The owner of I Bake Denver introduces himself as Thurlow Weed and shrugs off questions about whether that's his real name.

"Everybody asks and I always say that's what you'll be getting," he said.

He describes the shop as the nation's first and only head shop that allows cannabis consumption.

It's basically a private club with dues.

He says there are nearly 2,000 members who each pay $7.10 a month plus tax.

They must either have Colorado medical marijuana cards or be 21 or older.

Similar gathering places for marijuana users are now possible after voters in Colorado and Washington legalized recreational pot.
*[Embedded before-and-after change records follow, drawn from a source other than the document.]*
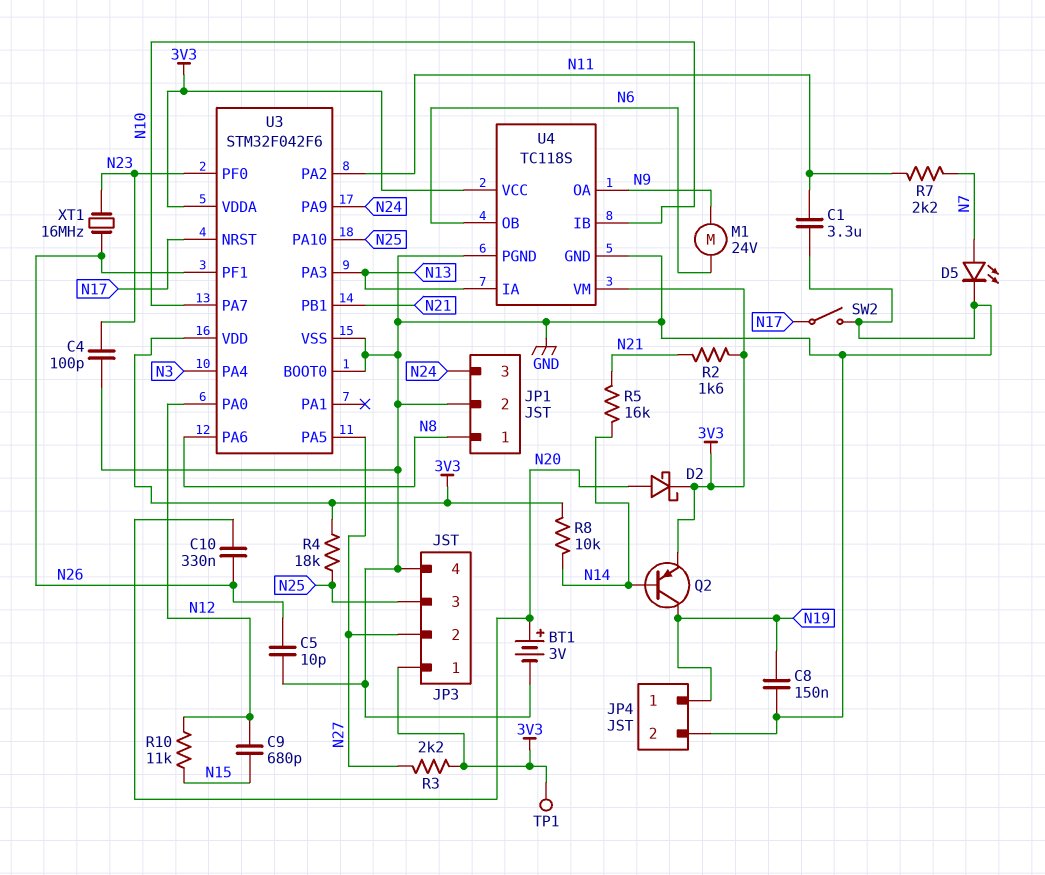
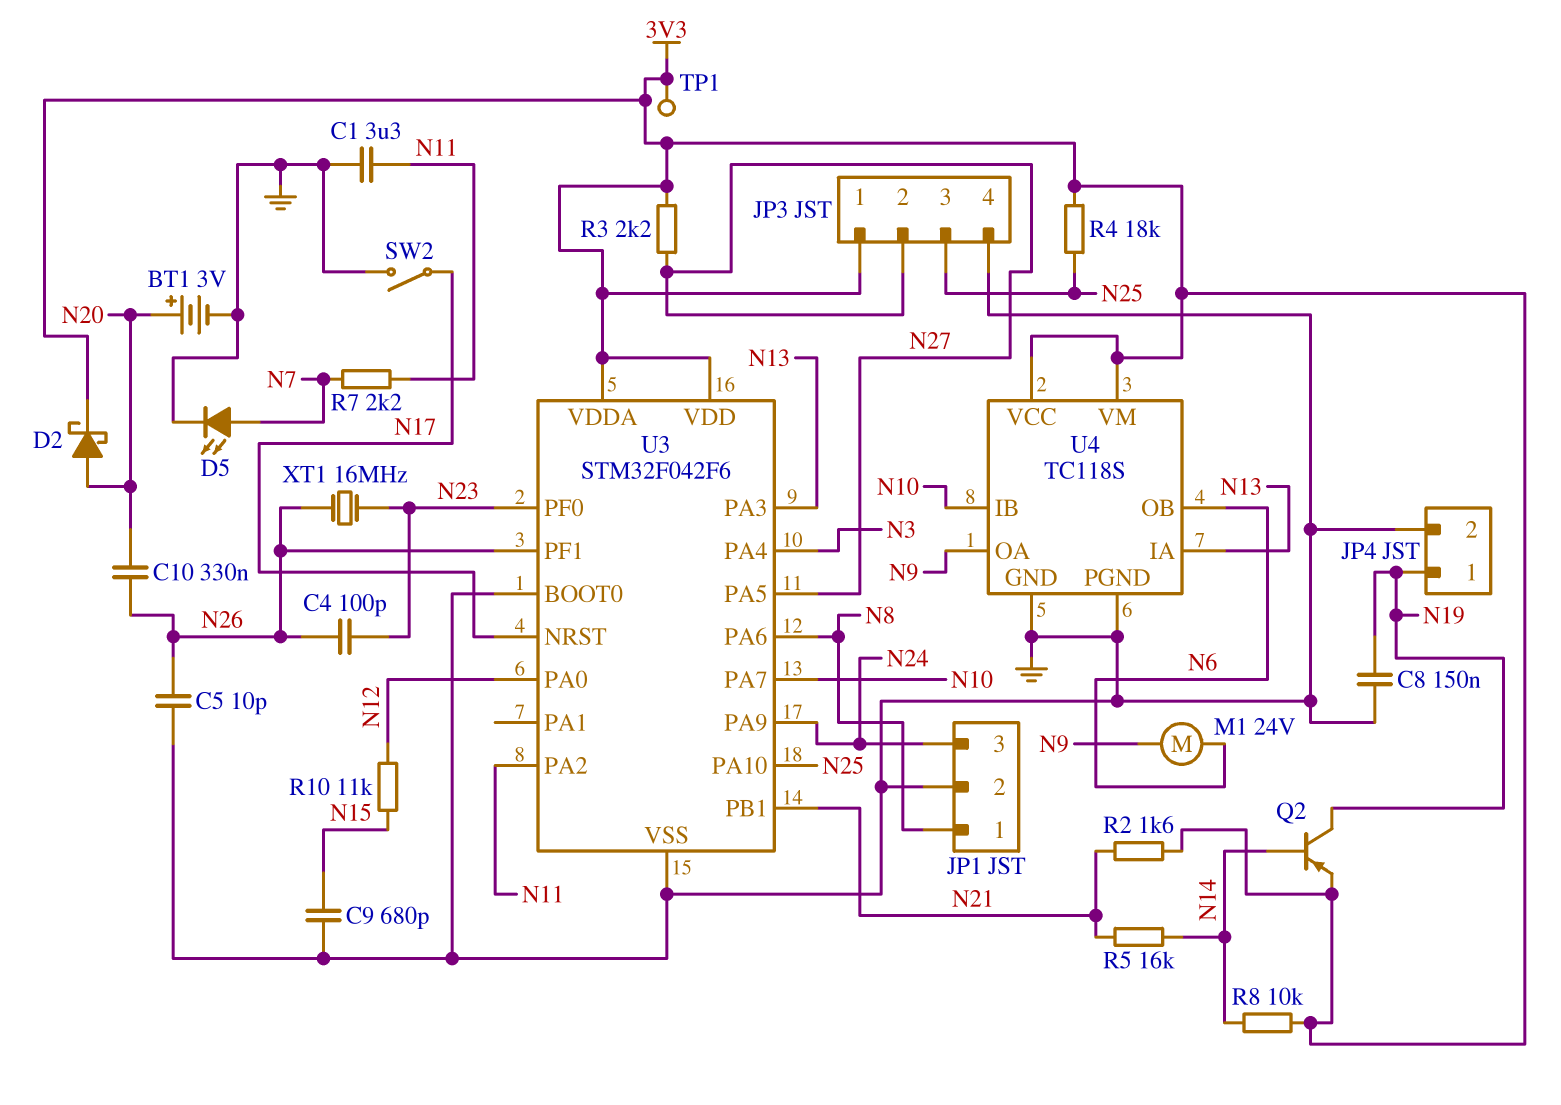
C4: 100pF (GND, N23) -> 100pF (N23, N26)
C9: 680pF (N12, N15) -> 680pF (GND, N15)

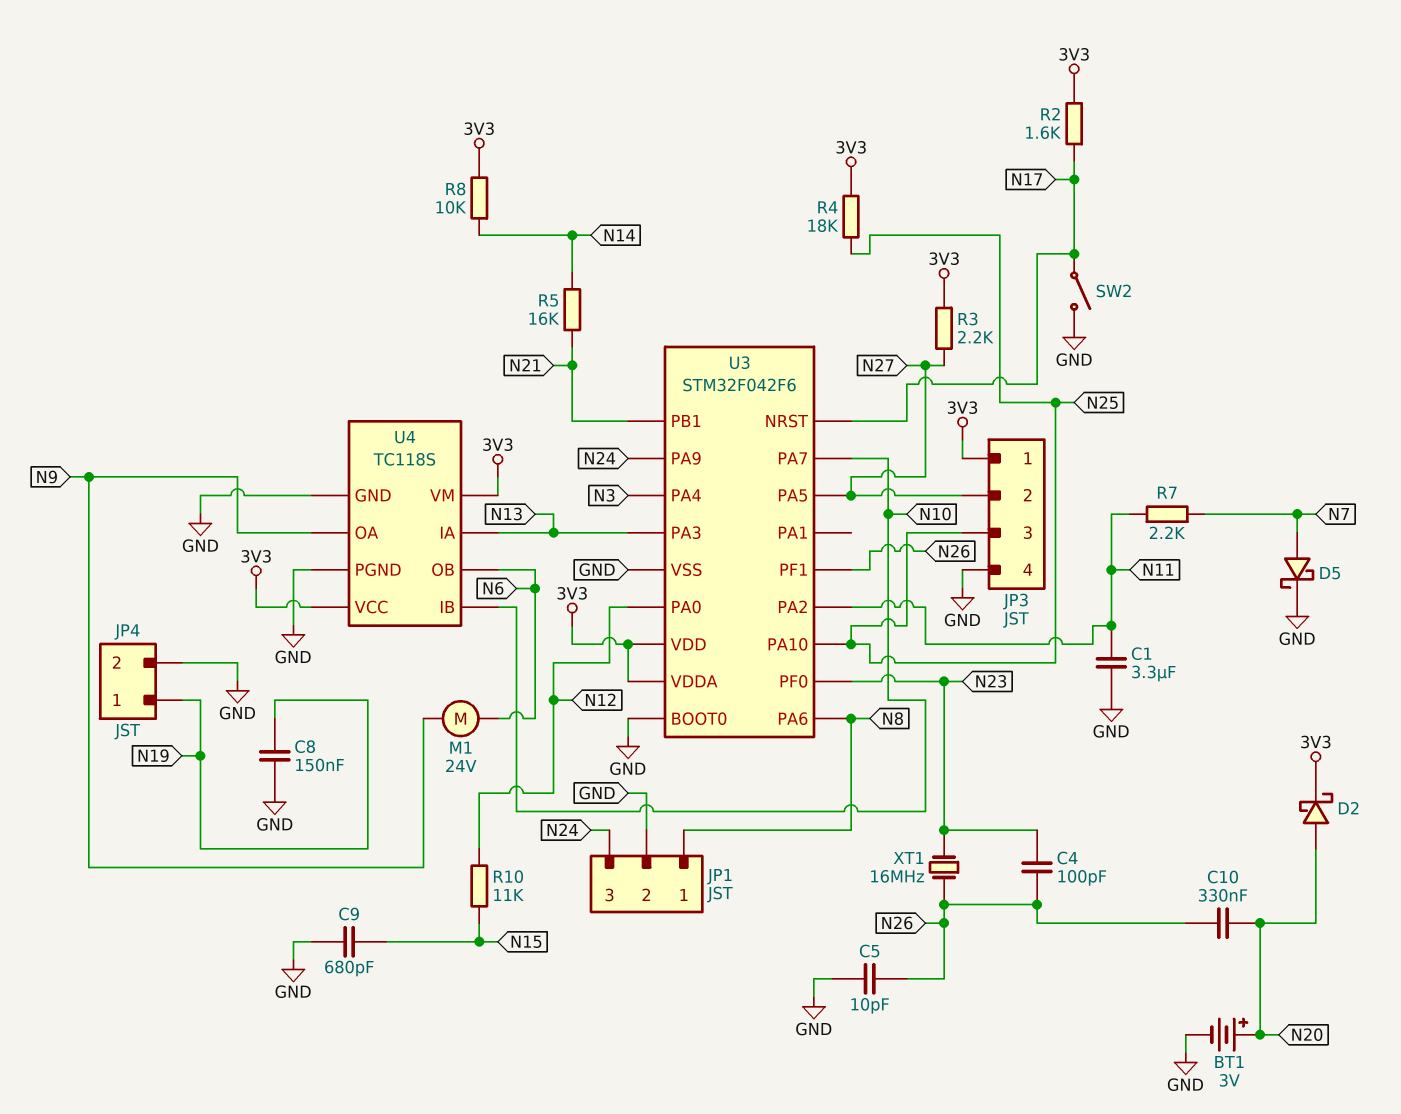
D5: LED (A N7, K GND) -> schottky (A N7, K GND)
Q2: PNP (B N14, C N19, E 3V3) -> none
R2: 1.6k (3V3, N21) -> 1.6k (3V3, N17)
TP1: test point (3V3) -> none

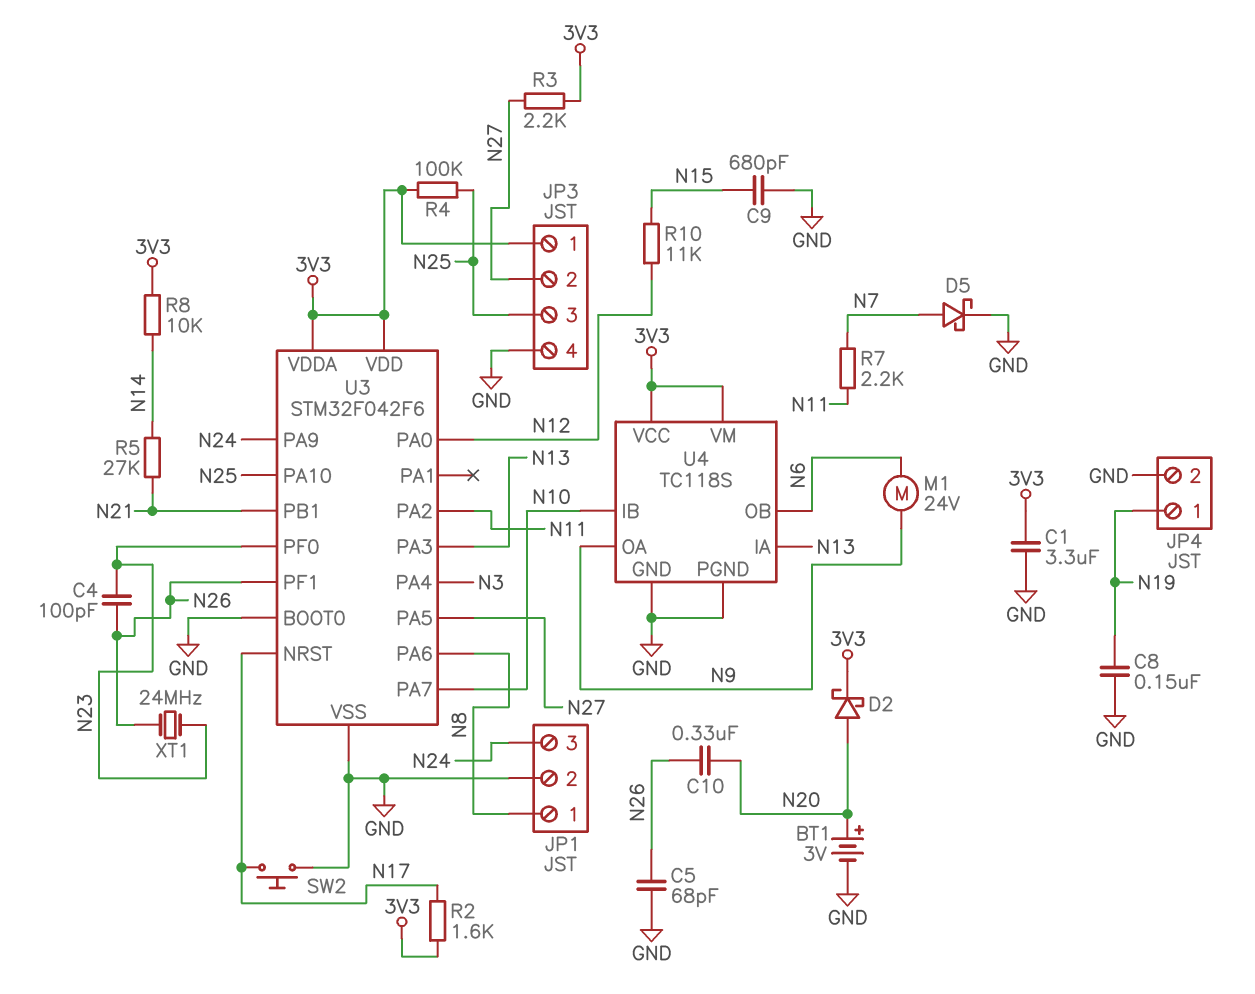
C1: 3.3uF (GND, N11) -> 3.3uF (3V3, GND)
C5: 10pF (GND, N26) -> 68pF (GND, N26)
R4: 18k (3V3, N25) -> 100k (3V3, N25)
R5: 16k (N14, N21) -> 27k (N14, N21)
SW2: switch (GND, N17) -> button (GND, N17)
XT1: 16MHz (N23, N26) -> 24MHz (N23, N26)

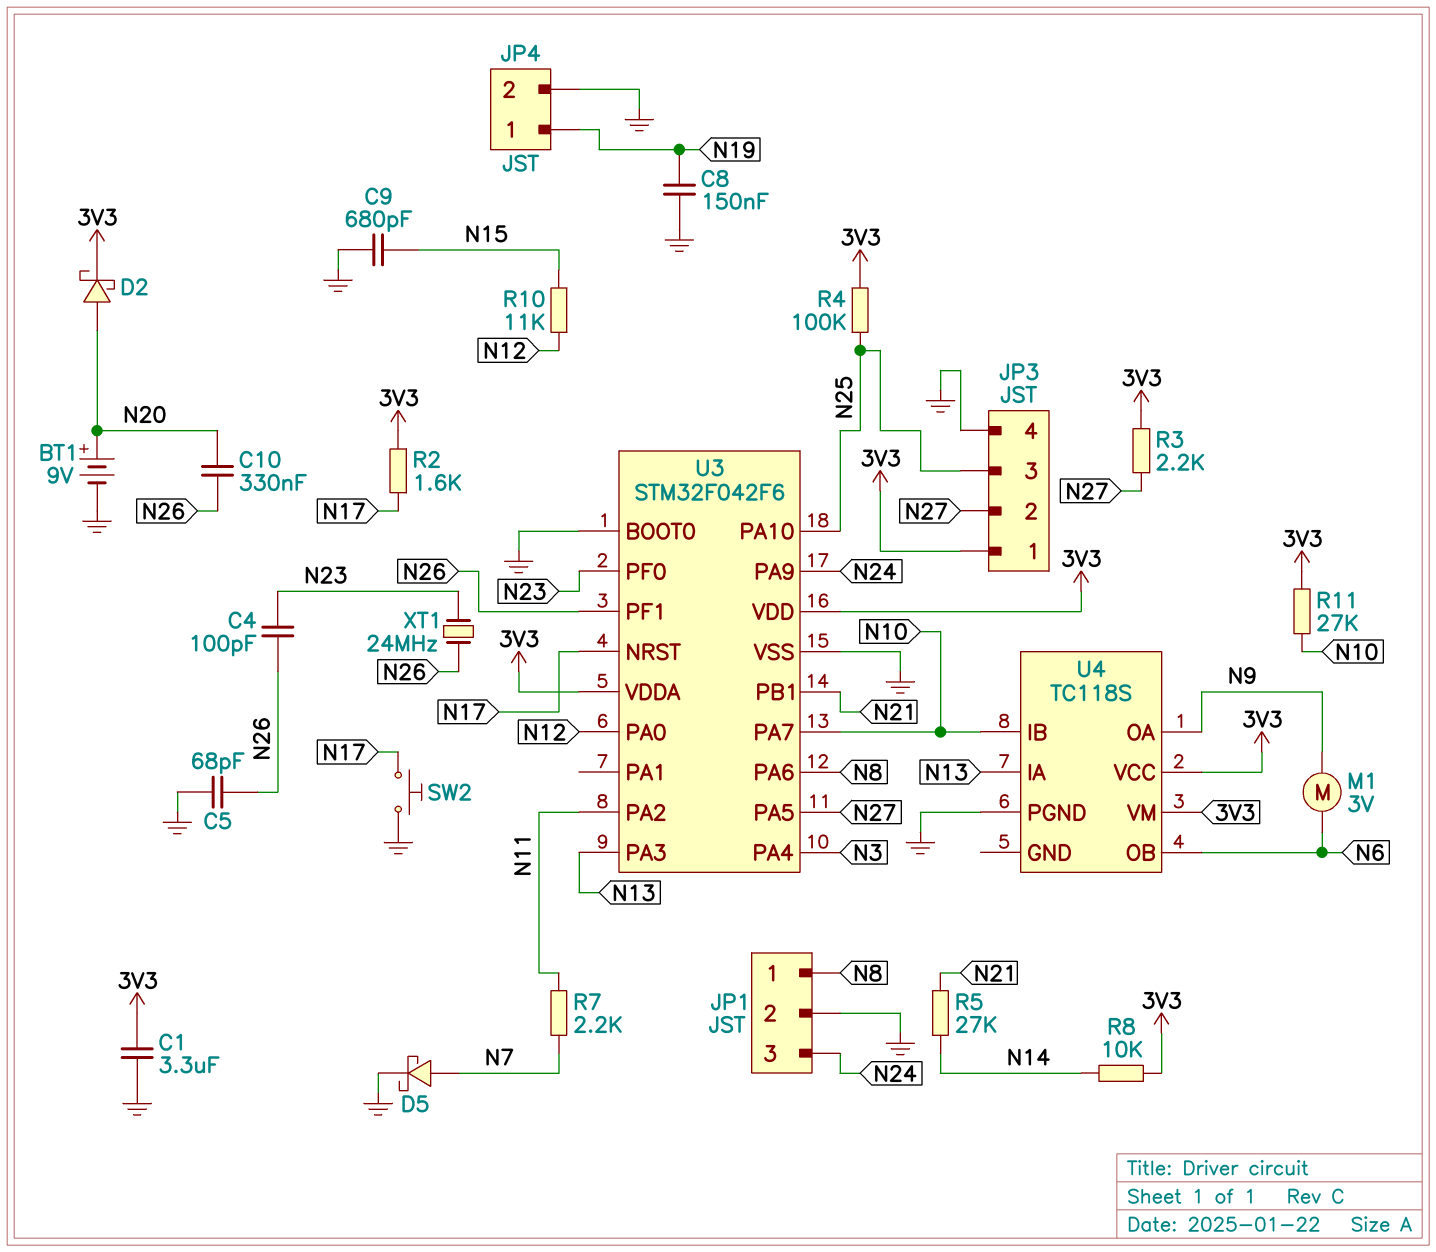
BT1: 3V (plus N20, minus GND) -> 9V (plus N20, minus GND)
M1: motor 24V (N6, N9) -> motor 3V (N6, N9)
R11: none -> 27k (3V3, N10)
U4 pin GND: GND -> none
In Washington, users can't legally smoke a joint on the street or in public view.

Many apartments and hotels don't allow pot.

Seattle City Attorney Pete Holmes expects there will be a need for people to use marijuana legally, somewhere.

"We should try to accommodate that, anticipate the demand and accommodate it," Holmes said.

Holmes says Washington's indoor smoking ban and drug-free workplace laws pose a legal hurdle for pot clubs, and changing state law would make it easier for them to open.

Holmes says following the model of cigar shops or hookah bars, they're possible under existing law.

"But I would caution any entrepreneurs, any pioneers, to make sure they have good legal counsel," Holmes said.

The director of the Washington State Liquor Control Board, which is implementing a legal marijuana system, is not eager to jump into regulating pot clubs.

"Let's see what happens with the system the voters have approved before we go any further," said Rick Garza.

The liquor board recently banned marijuana use in places with liquor licenses, after one bar in Olympia allowed people to smoke weed in an upstairs room.

Events like a 420 celebration in Seattle last year, which had both pot smoking and beer sales, are unlikely to be allowed in the future.

Back at I Bake Denver, "Thurlow Weed" is quick to point out there's no alcohol.

He will not explain his legal strategy for staying open when other cannabis clubs in Colorado have been shut down, often with local ordinances.

He will say I Bake Denver is deliberately not within the city limits.

"Six blocks down the road in Denver they might want to give us a fight for what we're doing," he said.

A similar fight could be coming to Washington, as pressure grows for legal places to use a now-legal drug.